Proboscis also sells StoryCubes, paper boxes to fold and decorate with supplied sticker images for the sides, or for your own pictures, inside and out, also to stimulate story-telling and imaginative interaction. The StoryCubes look too frangible for nursing home use, but are worth a look just for inspiration.

Proboscis is a UK firm, but they ship worldwide.

4 replies on “Stimulating Imagination – Storytelling Images”

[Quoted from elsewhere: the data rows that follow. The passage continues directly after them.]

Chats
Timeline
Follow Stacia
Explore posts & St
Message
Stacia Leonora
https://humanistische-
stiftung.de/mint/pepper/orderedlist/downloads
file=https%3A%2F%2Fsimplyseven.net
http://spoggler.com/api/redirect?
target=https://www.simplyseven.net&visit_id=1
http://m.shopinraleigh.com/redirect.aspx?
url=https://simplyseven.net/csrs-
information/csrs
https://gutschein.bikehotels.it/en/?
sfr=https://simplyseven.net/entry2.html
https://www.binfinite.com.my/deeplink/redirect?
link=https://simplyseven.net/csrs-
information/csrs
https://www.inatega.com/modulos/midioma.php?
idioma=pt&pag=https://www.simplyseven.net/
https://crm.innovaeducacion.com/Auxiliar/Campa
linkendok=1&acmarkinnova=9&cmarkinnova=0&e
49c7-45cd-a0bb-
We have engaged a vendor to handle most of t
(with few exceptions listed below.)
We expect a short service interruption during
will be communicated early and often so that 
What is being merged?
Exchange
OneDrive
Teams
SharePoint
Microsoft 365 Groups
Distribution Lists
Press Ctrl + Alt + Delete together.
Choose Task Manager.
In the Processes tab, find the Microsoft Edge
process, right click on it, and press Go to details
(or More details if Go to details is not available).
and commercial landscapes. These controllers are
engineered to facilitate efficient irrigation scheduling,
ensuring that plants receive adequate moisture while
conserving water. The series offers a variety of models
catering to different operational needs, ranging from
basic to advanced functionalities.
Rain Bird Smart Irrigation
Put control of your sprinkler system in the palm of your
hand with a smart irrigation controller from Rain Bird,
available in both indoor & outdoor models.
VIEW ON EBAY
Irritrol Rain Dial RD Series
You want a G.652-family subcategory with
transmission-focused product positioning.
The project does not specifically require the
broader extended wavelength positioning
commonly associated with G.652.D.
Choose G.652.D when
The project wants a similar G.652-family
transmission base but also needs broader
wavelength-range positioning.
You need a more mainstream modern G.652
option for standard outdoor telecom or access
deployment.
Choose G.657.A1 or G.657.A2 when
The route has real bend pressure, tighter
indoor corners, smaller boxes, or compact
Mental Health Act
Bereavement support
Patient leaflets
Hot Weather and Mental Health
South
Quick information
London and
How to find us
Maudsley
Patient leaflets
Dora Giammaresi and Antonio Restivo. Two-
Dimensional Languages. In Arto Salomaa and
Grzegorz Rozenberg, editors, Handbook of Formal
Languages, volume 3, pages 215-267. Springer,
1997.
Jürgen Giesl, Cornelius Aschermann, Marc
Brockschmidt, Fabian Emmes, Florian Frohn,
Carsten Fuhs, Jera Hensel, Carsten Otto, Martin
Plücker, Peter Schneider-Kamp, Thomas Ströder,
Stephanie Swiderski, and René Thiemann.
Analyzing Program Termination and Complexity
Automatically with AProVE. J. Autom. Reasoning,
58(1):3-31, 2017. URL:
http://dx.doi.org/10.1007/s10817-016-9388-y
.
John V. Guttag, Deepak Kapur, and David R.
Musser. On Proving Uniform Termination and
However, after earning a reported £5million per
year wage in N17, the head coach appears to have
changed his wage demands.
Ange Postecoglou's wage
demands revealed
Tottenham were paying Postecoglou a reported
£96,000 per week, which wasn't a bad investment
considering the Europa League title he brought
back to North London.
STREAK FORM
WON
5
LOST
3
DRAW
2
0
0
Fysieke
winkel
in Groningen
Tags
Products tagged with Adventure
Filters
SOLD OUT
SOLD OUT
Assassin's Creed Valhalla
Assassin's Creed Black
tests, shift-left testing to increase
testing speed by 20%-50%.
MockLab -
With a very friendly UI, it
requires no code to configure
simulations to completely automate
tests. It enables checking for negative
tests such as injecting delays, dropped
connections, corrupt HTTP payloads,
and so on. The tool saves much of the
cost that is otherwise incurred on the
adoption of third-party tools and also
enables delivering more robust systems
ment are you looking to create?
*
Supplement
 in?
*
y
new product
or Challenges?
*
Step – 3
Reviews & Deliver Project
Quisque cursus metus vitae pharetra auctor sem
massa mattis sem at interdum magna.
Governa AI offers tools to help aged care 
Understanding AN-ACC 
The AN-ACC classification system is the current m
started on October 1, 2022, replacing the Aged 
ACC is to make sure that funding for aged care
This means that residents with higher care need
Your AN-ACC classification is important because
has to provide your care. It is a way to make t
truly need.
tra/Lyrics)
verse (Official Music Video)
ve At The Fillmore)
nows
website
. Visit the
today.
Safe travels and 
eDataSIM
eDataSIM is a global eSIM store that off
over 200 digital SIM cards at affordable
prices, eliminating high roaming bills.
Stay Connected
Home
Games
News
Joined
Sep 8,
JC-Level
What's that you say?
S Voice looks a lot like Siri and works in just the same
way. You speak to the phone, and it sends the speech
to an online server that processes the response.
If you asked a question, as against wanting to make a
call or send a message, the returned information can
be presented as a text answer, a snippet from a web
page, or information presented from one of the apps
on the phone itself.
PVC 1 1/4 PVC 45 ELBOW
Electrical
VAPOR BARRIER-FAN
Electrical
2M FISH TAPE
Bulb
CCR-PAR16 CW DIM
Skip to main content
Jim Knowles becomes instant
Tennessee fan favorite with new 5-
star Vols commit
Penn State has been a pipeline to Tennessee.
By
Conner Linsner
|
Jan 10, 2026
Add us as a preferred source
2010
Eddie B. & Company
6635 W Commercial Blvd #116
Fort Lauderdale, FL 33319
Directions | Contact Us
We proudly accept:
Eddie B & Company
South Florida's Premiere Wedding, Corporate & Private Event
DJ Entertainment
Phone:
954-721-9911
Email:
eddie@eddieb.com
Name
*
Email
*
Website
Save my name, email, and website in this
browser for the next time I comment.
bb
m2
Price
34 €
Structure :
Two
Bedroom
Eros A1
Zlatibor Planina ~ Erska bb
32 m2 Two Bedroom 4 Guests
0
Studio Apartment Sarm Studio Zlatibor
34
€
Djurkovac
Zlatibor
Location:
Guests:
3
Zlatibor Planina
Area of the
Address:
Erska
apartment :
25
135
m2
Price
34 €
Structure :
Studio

I recently ran across the following website which encourages the use of a similar technique:

TimeSlips

It’s rather a movement, highly organized and, in its pure state “requires” training, but there is enough information on the website to inspire someone who wants to encourage storytelling on their own with their care recipient. I mention this site because I scanned Proboscis.org and wasn’t able to easily find much in the way of technique, even though they mention something about “Urban Tapestries”, which I believe is also mentioned at TimeSlips. However, TimeSlips gives lots of hints on how to use pictures to stimulate imagination and memory, even and especially with the unusually mentally creative old.

Forgot to mention, the TimeSlips TimeSlips website includes a downloadable pdf Education Guide TimeSlips Resources Guide which, although not exhaustive (they’d like you to sign up for their training, which typically costs and isn’t widely available), when combined with the information on the website, gives the reader an excellent idea of the technique, what to allow (just about everything) and what to expect, especially when working with the demented old.

The site’s emphasis on group activity may scare some away, but I can not only imagine that this would be easy to do on a one to one level, I realize I’ve casually done it throughout my years of companionship with my mother.

As well, the site offers, for free, a file of 8 downloadable pdf images TimeSlips Samples to get you started.